James grinned in response. "I wasn´t in charge of the Feast last year. I´m going to pass around a piece of parchment and you all can sign your names on it."

A dark-skinned Hufflepuff witch raised her hand. "Are we going to work with partners again this year?" Murmurs of excitement broke out among the prefects, and James glanced at them with an amused smile.

"I guess that means yes."

Lily watched the whole affair in wonderment. He assumed leadership so naturally, so easily, that she felt at ease simply sitting back and letting him take over to leave her working behind the scenes. That was, after all, what she had done for the past two years. The rest of the meeting passed quickly, it being early in the year and with no major issues to report. As people began to file out, she gathered the parchment that had been passed around and put it in her bag. She tidied up the room until she was the last one out the door, and she stepped out into the considerably cooler and darker hallway.
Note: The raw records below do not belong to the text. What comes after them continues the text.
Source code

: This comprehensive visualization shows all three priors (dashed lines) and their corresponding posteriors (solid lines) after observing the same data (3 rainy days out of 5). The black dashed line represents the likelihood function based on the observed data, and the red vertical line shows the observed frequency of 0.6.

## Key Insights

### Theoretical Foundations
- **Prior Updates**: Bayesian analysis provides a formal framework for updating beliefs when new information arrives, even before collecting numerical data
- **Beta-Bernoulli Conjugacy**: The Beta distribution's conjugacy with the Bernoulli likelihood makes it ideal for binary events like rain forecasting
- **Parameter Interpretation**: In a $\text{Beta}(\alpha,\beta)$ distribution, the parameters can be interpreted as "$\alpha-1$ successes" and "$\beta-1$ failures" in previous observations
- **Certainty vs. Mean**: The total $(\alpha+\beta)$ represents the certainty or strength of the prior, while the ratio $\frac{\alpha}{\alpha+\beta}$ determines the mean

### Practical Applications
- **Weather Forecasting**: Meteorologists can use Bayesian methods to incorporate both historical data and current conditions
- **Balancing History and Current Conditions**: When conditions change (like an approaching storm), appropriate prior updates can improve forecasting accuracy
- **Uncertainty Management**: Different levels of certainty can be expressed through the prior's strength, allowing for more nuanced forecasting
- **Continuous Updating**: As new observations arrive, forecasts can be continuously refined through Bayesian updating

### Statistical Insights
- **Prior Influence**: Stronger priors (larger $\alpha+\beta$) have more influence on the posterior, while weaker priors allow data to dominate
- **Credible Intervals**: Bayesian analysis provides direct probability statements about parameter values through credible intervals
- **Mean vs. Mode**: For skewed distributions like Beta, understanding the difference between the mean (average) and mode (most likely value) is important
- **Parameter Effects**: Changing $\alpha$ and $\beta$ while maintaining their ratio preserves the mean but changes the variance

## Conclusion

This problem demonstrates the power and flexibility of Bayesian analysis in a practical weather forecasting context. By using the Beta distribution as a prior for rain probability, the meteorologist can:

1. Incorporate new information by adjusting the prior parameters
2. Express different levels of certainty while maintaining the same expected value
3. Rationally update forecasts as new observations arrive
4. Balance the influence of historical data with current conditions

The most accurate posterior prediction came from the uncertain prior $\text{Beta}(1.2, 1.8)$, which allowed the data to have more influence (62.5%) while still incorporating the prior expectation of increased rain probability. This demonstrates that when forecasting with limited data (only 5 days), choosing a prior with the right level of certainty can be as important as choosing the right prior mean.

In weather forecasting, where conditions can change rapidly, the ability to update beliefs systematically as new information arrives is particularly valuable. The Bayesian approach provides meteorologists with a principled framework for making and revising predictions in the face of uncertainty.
Two figures were speaking in hushed voices at the end of the hallway, and she strained to see them. Lily recognized James´ profile in the candlelight, his strong jaw and straight nose as distinct as that of a Greek statue´s. The pretty Hufflepuff who had asked about partners was gazing up at him, twirling her hair and laughing. Lily slipped further into the shadows in order to hear what they were saying.

"We should go together, James," the girl blushed. "I´ve been wanting to ask you for the longest time, you know," she laughed lightly. "I´ve fancied you since fifth year," she said, tracing the line of his jaw with her finger.

It was James´ turn to flush a bit. "You should have just asked before, Julia." He grinned, embarrassment gone, and put his hand on hers. "I would have accepted."

The girl - Julia - smiled coyly. "So does that mean you´ll accompany me to the Halloween Feast?"

His lips curled up in a devious smile. "And to Hogsmeade, too, if you like," he said playfully, fingering a lock of thick, black hair cut in a neat bob.

"Saturday, after breakfast in the Great Hall." Her dark eyes glinted as she leaned forward to kiss him sweetly, slowly on the lips. "See you then," she grinned impishly, before trotting down the corridor, her yellow and black Hufflepuff scarf streaming out behind her.

James touched his fingers to his lips, a smile lingering on his face. He had a faraway look on his face, pale eyes dreamy and distant. When he started down the corridor a bit later, Lily finally slipped out of the shadows and into the dim torchlight.

She felt sick. Jealousy gnawed at the pit of her stomach, disappointment resting on her shoulders like a leaden weight. What had she expected - that he ask her? She shook her head scornfully at herself. He wouldn´t look twice her way, not when there were girls like Julia around. She seemed to be everything Lily wasn´t - vivacious, affectionate, pretty in a dark, exotic way.

An irrational bubble of green-tinged anger flushed through her veins at this Julia, who had so sweetly and cruelly and entirely unintentionally sliced through any delusions Lily may have held about a romance with James. It wasn´t going to happen - she knew that now deep within her heart.

An inkbottle that she had been gripping finally crushed within her fist, the dark liquid seeping into the blood that was flowing from the cuts. She swore softly to herself and stooped down to collect the broken pieces that lay scattered on the floor. The shards cut shallowly but painfully into her skin, and she could feel them embedding deeper into her skin as she closed her fist around the ruined inkbottle. With her wand hand injured, there was nothing she could do about the spill, and she felt a bit guilty for leaving the pool of ink for the house elves to clean up. Lily headed back towards her room - there was no need to go to Madame Pomfrey over broken glass.